As I collected material for Vintage Notions my favorite “department” to concept each month was” Amy B.’s Vintage Advice, from the quirky to the conventional.” The March chapter featured the article “Disguising Generous Proportions” from a 1923 Inspiration newsletter. I loved this quote from it: “In the struggle to keep young, women often view the approach of flesh with something like despair. But good, firm flesh rightly distributed, makes a woman look younger after she has passed 35.” I AGREE!! Mary goes on to recommend rules for the “stout” figure (…again, more advice that fits my situation).
Through the ages, women have always wanted to have a slimmer appearance. As I page through my many vintage magazines and books, I consistently stumble upon articles with vintage wisdom regarding our diets and looking slender.
It’s funny how all of the mainstream diets today continue to preach the same things, cite the same data and put forth the same rules as did diets from vintage weight loss programs. The more you read the more you realize that writing down your food, losing one pound a week, weighing yourself to stay accountable, and more, are timeless pieces of advice. In a 1939 Home Arts Needlecraft, I found an article mentioning moderation in all things, keeping a diary, weighing yourself, and drinking plenty of water were essential. It certainly seems that what goes around comes around.

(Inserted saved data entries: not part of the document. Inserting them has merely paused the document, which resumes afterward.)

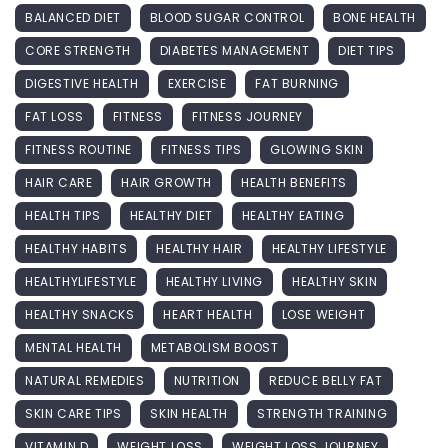
BALANCED DIET
BLOOD SUGAR CONTROL
BONE HEALTH
CORE STRENGTH
DIABETES MANAGEMENT
DIET TIPS
DIGESTIVE HEALTH
EXERCISE
FAT BURNING
FAT LOSS
FITNESS
FITNESS JOURNEY
FITNESS ROUTINE
FITNESS TIPS
GLOWING SKIN
HAIR CARE
HAIR GROWTH
HEALTH BENEFITS
HEALTH TIPS
HEALTHY DIET
HEALTHY EATING
HEALTHY HABITS
HEALTHY HAIR
HEALTHY LIFESTYLE
HEALTHYLIFESTYLE
HEALTHY LIVING
HEALTHY SKIN
HEALTHY SNACKS
HEART HEALTH
LOSE WEIGHT
MENTAL HEALTH
METABOLISM BOOST
NATURAL REMEDIES
NUTRITION
REDUCE BELLY FAT
SKIN CARE TIPS
SKIN HEALTH
STRENGTH TRAINING
VITAMIN D
WEIGHT LOSS
WEIGHT LOSS JOURNEY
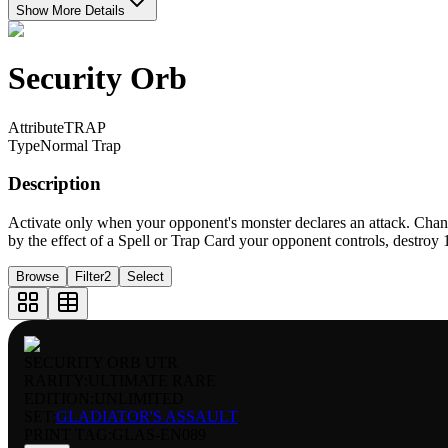
Show More Details
Security Orb
Attribute
TRAP
Type
Normal Trap
Description
Activate only when your opponent's monster declares an attack. Chang
by the effect of a Spell or Trap Card your opponent controls, destroy 1
Browse
Filter
2
Select
SECURITY ORB UTR
RARITY:
ULTIMATE RARE
EDITION:
UNLIMITED
SET:
GLADIATOR'S ASSAULT
PRINT TAG
:
GLAS-EN089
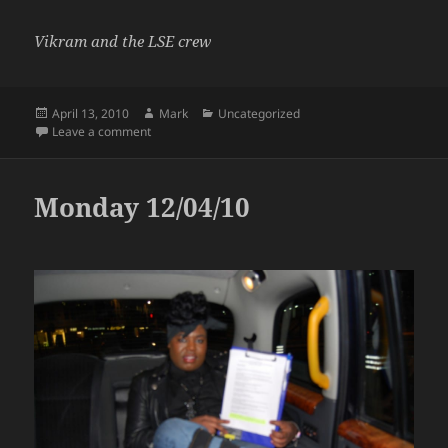
Vikram and the LSE crew
Posted
Author
Categories
April 13, 2010
Mark
Uncategorized
on
on Tuesday 13/04/10
Leave a comment
Monday 12/04/10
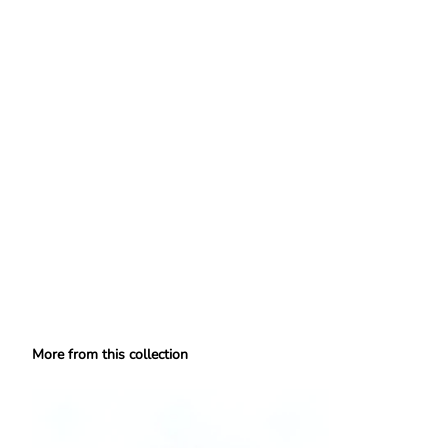
More from this collection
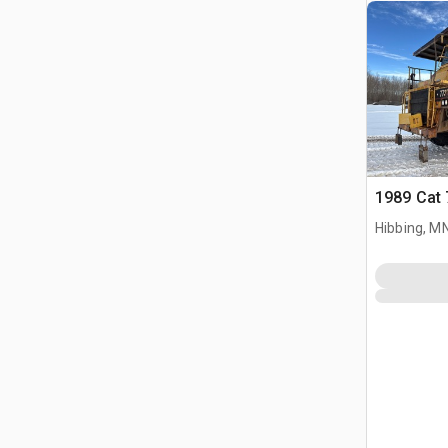
1989 Cat 
Hibbing, M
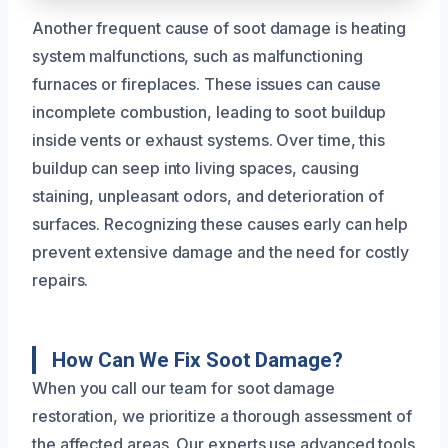
Another frequent cause of soot damage is heating
system malfunctions, such as malfunctioning
furnaces or fireplaces. These issues can cause
incomplete combustion, leading to soot buildup
inside vents or exhaust systems. Over time, this
buildup can seep into living spaces, causing
staining, unpleasant odors, and deterioration of
surfaces. Recognizing these causes early can help
prevent extensive damage and the need for costly
repairs.
How Can We Fix Soot Damage?
When you call our team for soot damage
restoration, we prioritize a thorough assessment of
the affected areas. Our experts use advanced tools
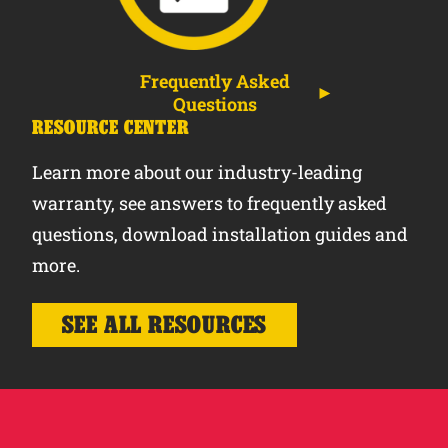
Frequently Asked
Questions
RESOURCE CENTER
Learn more about our industry-leading
warranty, see answers to frequently asked
questions, download installation guides and
more.
SEE ALL RESOURCES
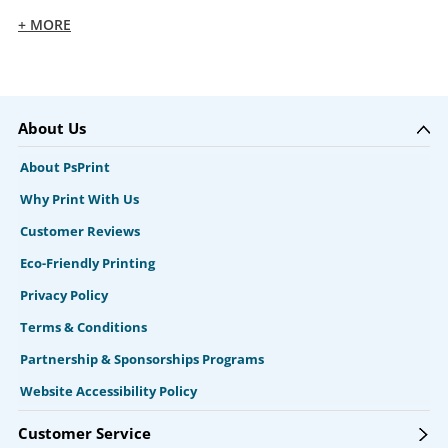
+ MORE
About Us
About PsPrint
Why Print With Us
Customer Reviews
Eco-Friendly Printing
Privacy Policy
Terms & Conditions
Partnership & Sponsorships Programs
Website Accessibility Policy
Customer Service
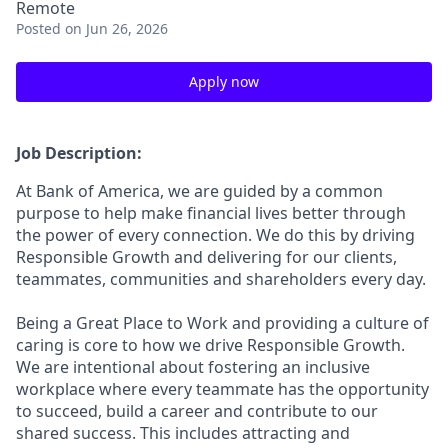
Remote
Posted
on Jun 26, 2026
Apply now
Job Description:
At Bank of America, we are guided by a common
purpose to help make financial lives better through
the power of every connection. We do this by driving
Responsible Growth and delivering for our clients,
teammates, communities and shareholders every day.
Being a Great Place to Work and providing a culture of
caring is core to how we drive Responsible Growth.
We are intentional about fostering an inclusive
workplace where every teammate has the opportunity
to succeed, build a career and contribute to our
shared success. This includes attracting and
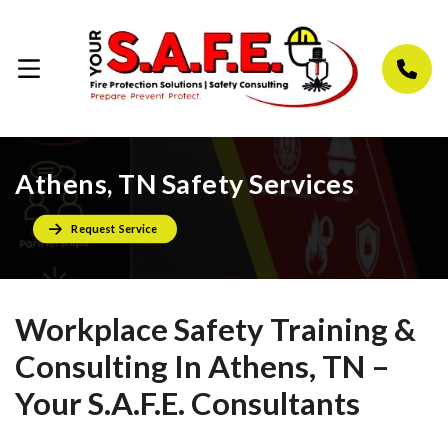
Athens, TN Safety Services
Request Service
Workplace Safety Training &
Consulting In Athens, TN –
Your S.A.F.E. Consultants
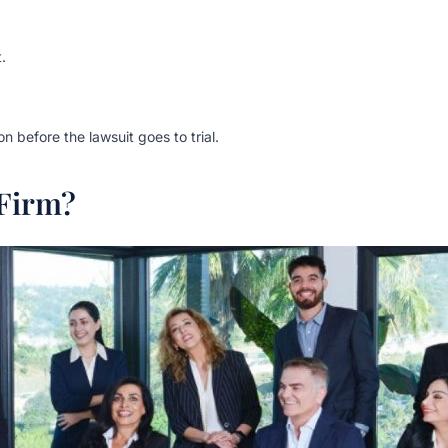
.
 before the lawsuit goes to trial.
Firm?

Another interesting read is Dress and Look Slender by Jane Warren Wells, one of Mary Brooks Picken’s pen names. This book includes “priceless secrets for any woman who wants to look slender.” In it, Mary points out how lines in a woman’s garment will induce “optical illusions” that will make a woman appear to be “more stout” than she really is. We’ve all heard the old saying – stay away from horizontal stripes if you want to appear slimmer. Well, Mary covers that and more. This book is full of timeless wisdom on how to select and/or sew clothing that will give you the most flattering appearance.
As you can see, when it comes to looking our best, vintage advice is still just as relevant today as it was in Mary’s time. In fact, none of it seems quite so “modern” if you look closely enough, just a rediscovery of vintage wisdom.